I have had the time to think and pray about my situation and that of my nation and to have God’s will for me clarified. I have come to the conclusion that I have made a mistake by coming to America. I must live through the difficult period of my nation’s history with the Christian people of Germany. I shall have no right to participate in the reconstruction of Christian life in Germany after the war if I do not share the trials of this time with my people. My brothers in the Confessing Synod wanted me to go. They may have been right in urging me to do so, but I was wrong in going. Such a decision each man must make for himself. Christians in Germany will face the terrible alternative of either willing the defeat of their nation in order that Christian civilization may survive, or willing the victory of their nation and thereby destroying our civilization. I know which of these alternatives I must choose, but I cannot make that choice in security.”

 Bonhoeffer did go back to Germany and he did not play it safe. When a whole race is being systematically annihilated, when prisoners of war are being slaughtered at the command of the Fuhrer, when millions are being persecuted in the most horrible ways without a voice, then words of protest are not enough. It is time to take bold, risky and radical actions. Eberhard Bethge, Bonhoeffer’s best friend explained it this way: “We now realized that mere confession, no matter how courageous, inescapably meant complicity with the murderers.” Bonhoeffer joined a conspiracy of civilian and military conspirators that sought to assassinate Adolf Hitler.  

The terrible consequences of such actions did not escape the conspirators. Colonel Clause von Stauffenberg, the leader of the conspiracy, put it like this: “Its time for something to be done. He who has the courage to act must know that he will probably go down in German history as a traitor. But if he fails to act, he will be a traitor before his own conscience.”

The nobility of the call lead Bonhoeffer to a final and radical decision, one that many Christians have criticized in retrospect. They have asked, “How can a believer participate in an assassination attempt?” For Bonhoeffer, the answer to that question was not an easy one but it was clear for him. In one of his letters from prison he wrote, “We must shake off our fear of this world- the cause of Christ is at stake, and are we to be found sleeping? …Christ is looking at us and asking whether there is anyone left who confesses faith in him.” The horrors of the Third Reich and cry of countless victims was a sin against his Savior’s love and his will.

On July 20th, 1944, the plot to kill Hitler failed. The conspirators were quickly identified and rounded up due to torture and ruthless retaliation carried out by Hitler’s Gestapo.
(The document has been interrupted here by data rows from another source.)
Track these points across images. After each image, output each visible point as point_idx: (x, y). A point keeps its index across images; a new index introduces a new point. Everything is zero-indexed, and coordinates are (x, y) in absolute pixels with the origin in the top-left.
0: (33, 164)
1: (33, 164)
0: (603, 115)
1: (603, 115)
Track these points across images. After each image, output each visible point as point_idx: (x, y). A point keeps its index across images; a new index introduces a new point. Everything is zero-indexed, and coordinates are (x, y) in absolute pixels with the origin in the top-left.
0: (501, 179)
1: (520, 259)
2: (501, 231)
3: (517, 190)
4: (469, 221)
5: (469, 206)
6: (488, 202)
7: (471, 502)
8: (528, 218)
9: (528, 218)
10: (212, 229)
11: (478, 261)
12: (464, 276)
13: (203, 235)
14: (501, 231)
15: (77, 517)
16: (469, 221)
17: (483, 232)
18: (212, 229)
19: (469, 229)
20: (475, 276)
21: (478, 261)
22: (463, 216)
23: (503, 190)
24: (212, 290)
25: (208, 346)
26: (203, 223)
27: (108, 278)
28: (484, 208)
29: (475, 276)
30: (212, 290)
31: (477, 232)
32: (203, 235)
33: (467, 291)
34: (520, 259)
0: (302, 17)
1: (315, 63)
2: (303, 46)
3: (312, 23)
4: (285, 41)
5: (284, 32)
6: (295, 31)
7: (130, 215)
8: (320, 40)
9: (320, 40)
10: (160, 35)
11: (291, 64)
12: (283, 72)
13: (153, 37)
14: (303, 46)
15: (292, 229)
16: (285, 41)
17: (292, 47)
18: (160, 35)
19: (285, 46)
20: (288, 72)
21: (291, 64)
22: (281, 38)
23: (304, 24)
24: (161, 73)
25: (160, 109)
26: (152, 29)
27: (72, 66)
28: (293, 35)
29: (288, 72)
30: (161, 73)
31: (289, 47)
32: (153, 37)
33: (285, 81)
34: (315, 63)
Bonhoeffer was arrested and became a personal prisoner of Hitler. Two weeks before Germany surrendered to the Allies, by direct order of Hitler, he was taken from his cell at Flossenberg and executed. He had completed his mission. He had no regrets nor was he without hope. As he was taken from his cell, he said to his friends, “This is the end…for me the beginning of life.” The doctor whose task it was to officiate at the execution wrote later about Dietrich’s final moments. “I saw Pastor Bonhoeffer kneeling on the floor, praying fervently to God…so certain that God heard his prayer… In the almost fifty years that I worked as a doctor, I have hardly ever seen a man die so entirely submissive to the will of God.”

The questions we must ask ourselves are these: Have we sensed the call of God on our lives? Are we following Him without reservation? Are we willing to separate from the world and even our friends when the battle against evil demands it? Are we alert and sensitive to the victims of evil who have no one to fight for their cause? Are we willing to suffer the wounds that always accompany a battle with our Enemy? Are we willing to die for the name of Jesus and the cause of righteousness? Finally, is the joy of our eternal hope the fuel that fires our passion to see the kingdom of God rule here, even if it means our own death? Those who can say yes to those questions know the cost of following Jesus and the incomparable joy of serving him even to the point of death. “He is a prisoner and he has to follow. His path is prescribed. It is the path of the man whom God will not let go, who will never be rid of God.”